Ask your parents how far they walked by themselves - at age 6 - to the bus stop.

Kids played . . . without adults. What?!

Children of the '70s would be hard-pressed to recall parents ever supervising outdoor play. Parents were at home enjoying their own free time.

Nothing universally awful occurred to precipitate today's cultural shift away from unsupervised play, say experts. Crime rates are down. But the number of individual, horrifying incidents we hear about is way, way up. "People don't care about statistics, all they care about is stories," says author Skenazy.

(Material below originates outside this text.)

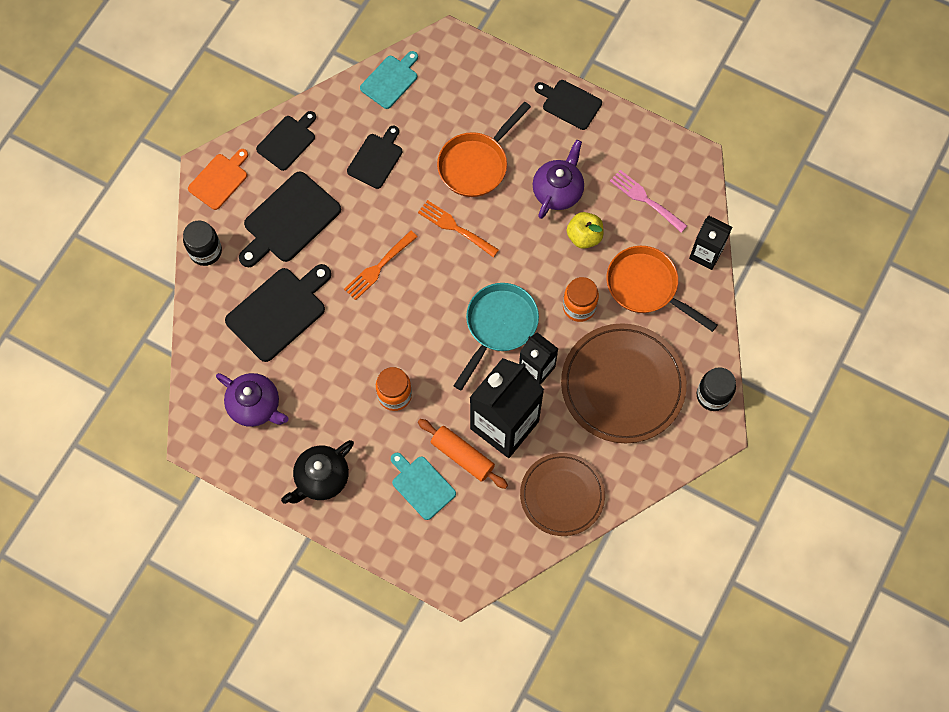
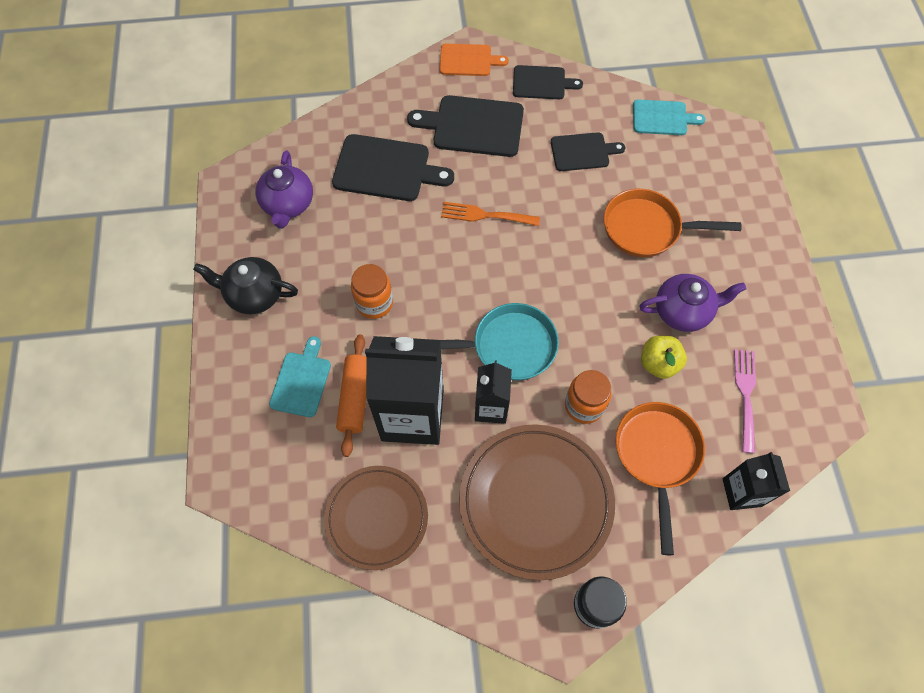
camera: 55 degrees right, 5 degrees down
(205, 251) = (399, 88): black jar -> none
(455, 227) = (573, 250): orange fork -> none
(569, 103) = (776, 266): black cutting board -> none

Add cell phones and paranoid neighbors, and you get stories like this, collected at the FreeRangeKids.org site: a family investigated by social services because a 13-year-old and her younger siblings were playing by themselves -- in a field next to their house.

According to a 2014 survey, a majority of Americans support criminalizing preteens playing outside without adults. "It really has changed childhood," Skenazy says.

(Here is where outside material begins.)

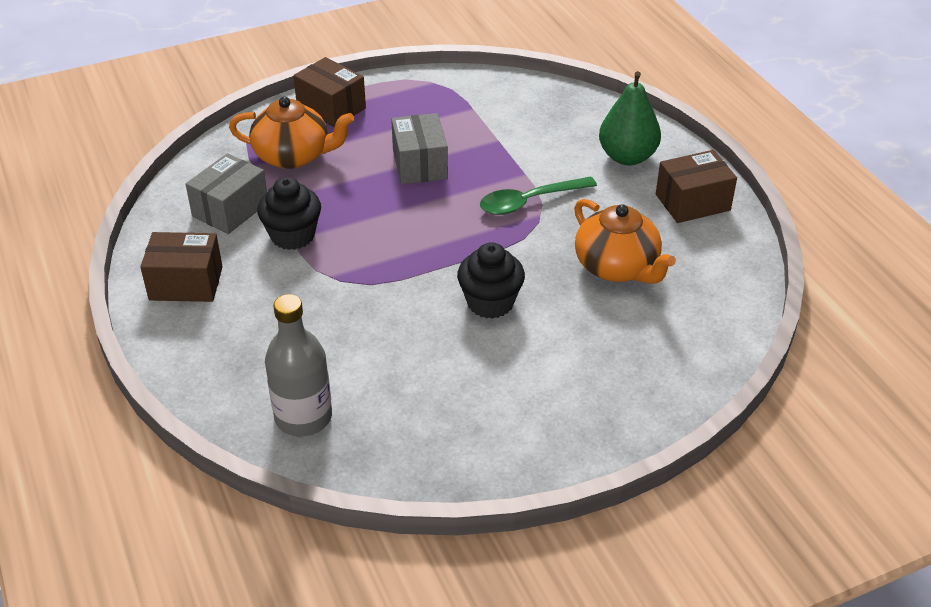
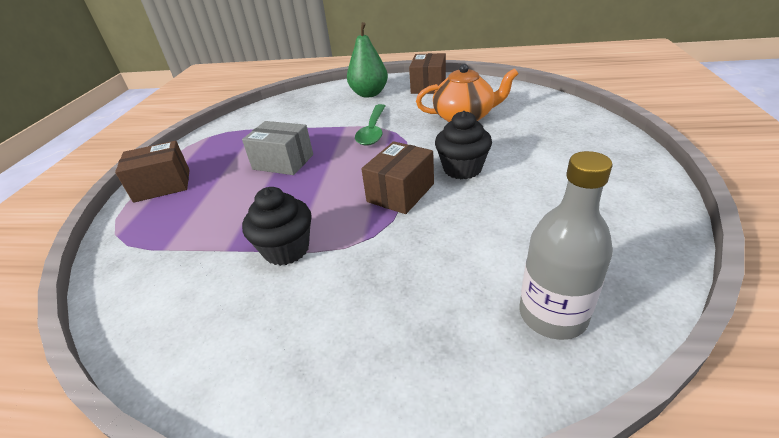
camera: 55 degrees left, 5 degrees down
(186, 283) = (271, 357): brown box -> brown box (400, 193)
(230, 209) = (201, 283): grey box -> none
(293, 156) = (187, 220): orange teapot -> none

The kids really were alright

Comedian Chelsea Handler writes about a babysitting company she launched in the 1980s when she was 12.

Fast forward to 2014: A Hollywood film centers around a working mom who needs to hire an after-school babysitter (Bill Murray, in St. Vincent) for her 12-year-old son.

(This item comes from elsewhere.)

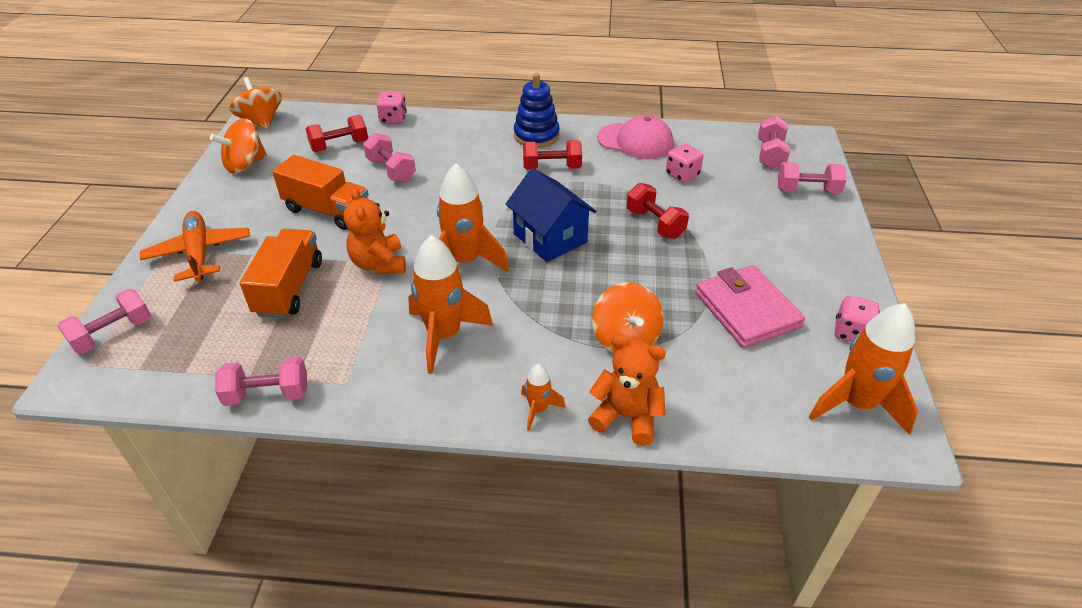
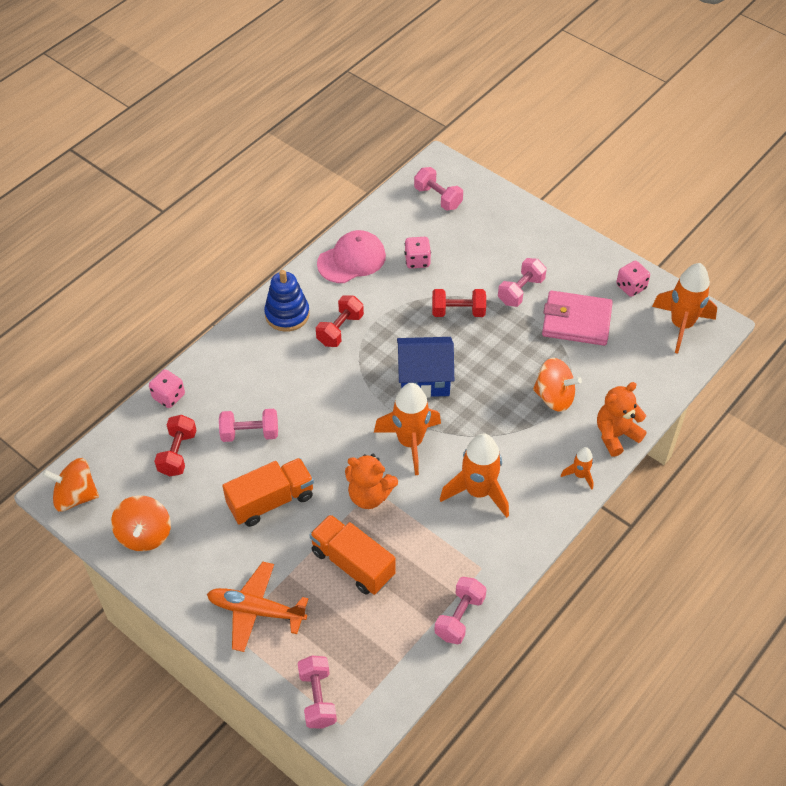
camera: 55 degrees left, 10 degrees up
(807, 190) = (493, 208): pink dumbbell -> pink dumbbell (521, 291)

Homes aren't less safe, but news reports indicate that neighbors today are: Some have called police upon suspecting that children under 12 were left home alone, even for a few hours.

We embraced dirt

"Ugh! I've been kissed by a dog," Lucy cries in a Peanuts comic strip. "Get some disinfectant!" Would this classic be funny today, given our attachment to sanitizer gel?

Until 1988, when Purell launched the first commercial gel, anti-microbial soaps were largely the province of hospitals. Now they're a $400 million business in the U.S. alone - nearly $1 billion when you include anti-bacterial soaps.

Good that the public-health message about hand-washing is out, although plain soap is adequate. But the saturation of antibacterial agents may be doing more harm than good, contributing to the proliferation of drug-resistant bacteria -- something the World Health Organization calls "a threat to global health security" -- and a steep rise in allergies, asthma and other immune disorders.

People walked. Alone. At night.

According to a 2014 survey, the thing Americans now fear more than anything is taking a walk alone at night. Forget all those worn jokes about people fearing public speaking even more than death. Public speaking has dropped to No. 5, right behind "being the victim of a mass/random shooting."

Nationwide, crime rates are well below what they were in the 1970s. But human beings are innately terrible at calculating risk, and they're wired to remember scary stories, something the 24/7 media provides in ample doses. It's no accident that those who were most fearful in the Chapman University survey were people who watched a lot of talk shows and true-crime television shows.